In order to directly quantify the effect of photosynthetic gas exchange on the Δ¹⁷O of atmospheric CO₂, gas exchange experiments were carried out in leaf cuvettes using two C₃ plants (sunflower and ivy) and one C₄ plant (maize) with isotopically normal and slightly anomalous (¹⁷O-enriched) CO₂. Results for ¹⁸O agree with results reported in the literature previously. Our results for Δ¹⁷O confirm that the formalism developed by Farquhar and others for δ¹⁸O is also applicable to the evaluation of Δ¹⁷O. In particular, our experiments confirm that two parameters determine the effect of photosynthesis on CO₂: (1) the Δ¹⁷O difference between the incoming CO₂ and CO₂ in equilibrium with leaf water and (2) the c_m∕c_a ratio, which determines the degree of back-flux of isotopically exchanged CO₂ from the mesophyll to the atmosphere. At low c_m∕c_a ratios, Δ_AΔ¹⁷O is mainly influenced by the diffusional fractionation. Under our experimental conditions, the isotopic effect increased with c_m∕c_a, e.g., Δ_AΔ¹⁷O was −0.3 ‰ and −0.65 ‰ for maize and sunflower with c_m∕c_a ratios of 0.3 and 0.7, respectively. However, experiments with mass independently fractionated CO₂ demonstrate that the results depend strongly on the Δ¹⁷O difference between the incoming CO₂ and CO₂ in equilibrium with leaf water. This is supported by calculations with a leaf cuvette model.
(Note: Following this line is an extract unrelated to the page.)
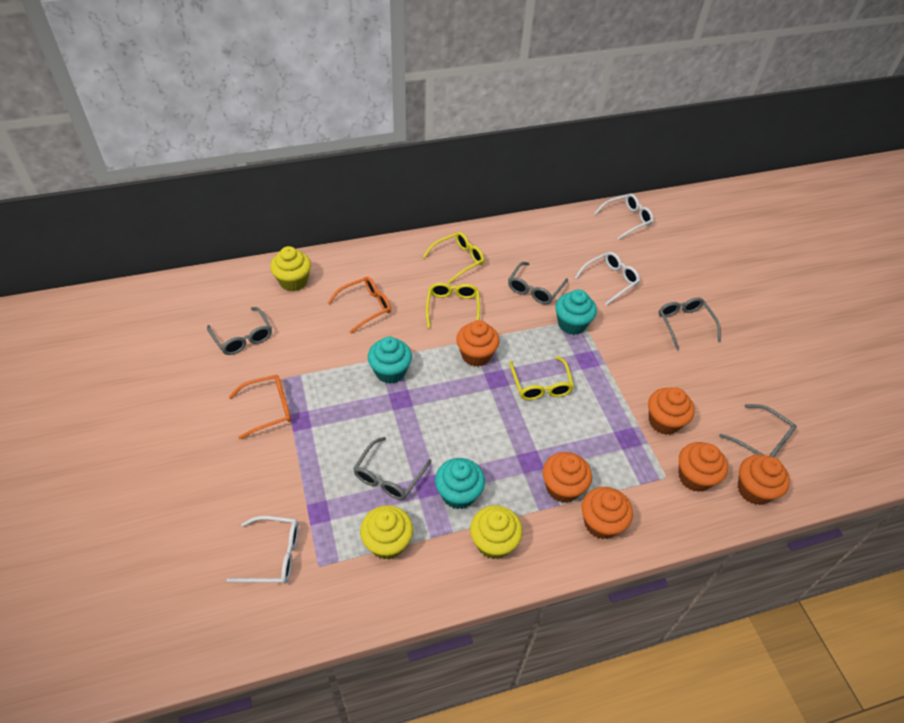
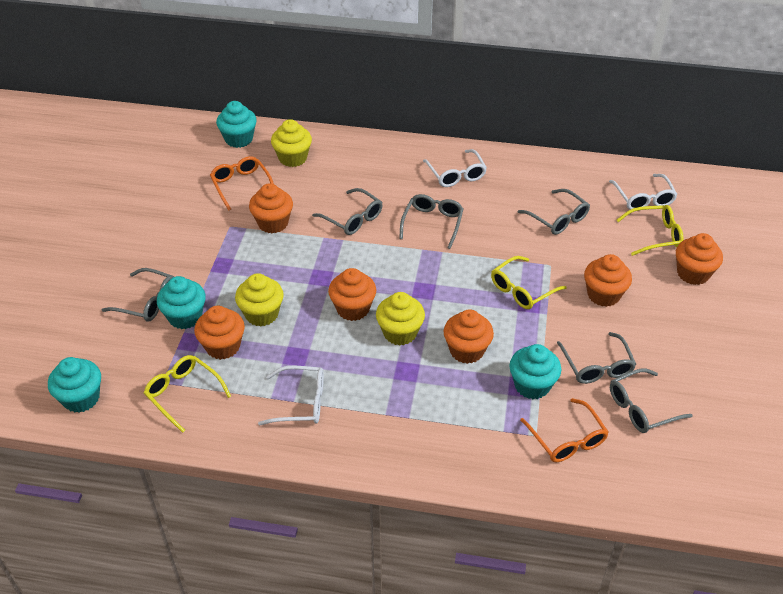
grey glasses: [207,307,272,355] [353,437,431,500] [508,262,568,304] [659,298,721,350] [719,404,797,457] = 5 -> [102,268,174,322] [312,188,383,235] [399,194,464,249] [518,189,590,235] [557,332,636,384] [610,368,693,433] = 6
turquoise cupcake: [368,337,412,384] [435,458,485,509] [555,289,597,335] = 3 -> [48,357,101,413] [157,276,206,329] [216,101,257,148] [509,344,561,399] = 4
δ¹⁸O is largely affected by kinetic and equilibrium processes between CO₂ and leaf water, and also leaf water isotopic inhomogeneity and dynamics. The Δ¹⁷O variation is much smaller compared to δ¹⁸O and is better defined since conventional biogeochemical processes that modify δ¹⁷O and δ¹⁸O follow a well-defined three-isotope fractionation slope. Results from the leaf exchange experiments were upscaled to the global atmosphere using modeled values for Δ¹⁷O of leaf water and CO₂, which results in ${\mathrm{\Delta }}_{\mathrm{A}}{\mathrm{\Delta }}^{\mathrm{17}}\mathrm{O}=-\mathrm{0.57}\pm \mathrm{0.14}$ ‰ and a value for the Δ¹⁷O isoflux of $-\mathrm{60}\pm \mathrm{15}$ ‰ PgC yr⁻¹. This is the first study that provides such an estimate based on direct leaf chamber measurements, and the results agree with previous Δ¹⁷O calculations. The largest contribution to the uncertainty originates from uncertainty in the c_m∕c_a ratio and the largest contributions to the isoflux come from C₃ plants, which have both a higher share of the total assimilation and higher discrimination. Δ_AΔ¹⁷O is less sensitive to c_m∕c_a ratios at lower values of c_m∕c_a, for instance for C₄ plants such as maize.

Δ¹⁷O of tropospheric CO₂ is controlled by photosynthetic gas exchange, respiration, soil invasion, and stratospheric influx. The stratospheric flux is well established and the effect of photosynthetic gas exchange can now be quantified more precisely. To untangle the contribution of each component to the Δ¹⁷O atmospheric CO₂, we recommend measuring the effects of foliage respiration and soil invasion both in the laboratory and at the ecosystem scale.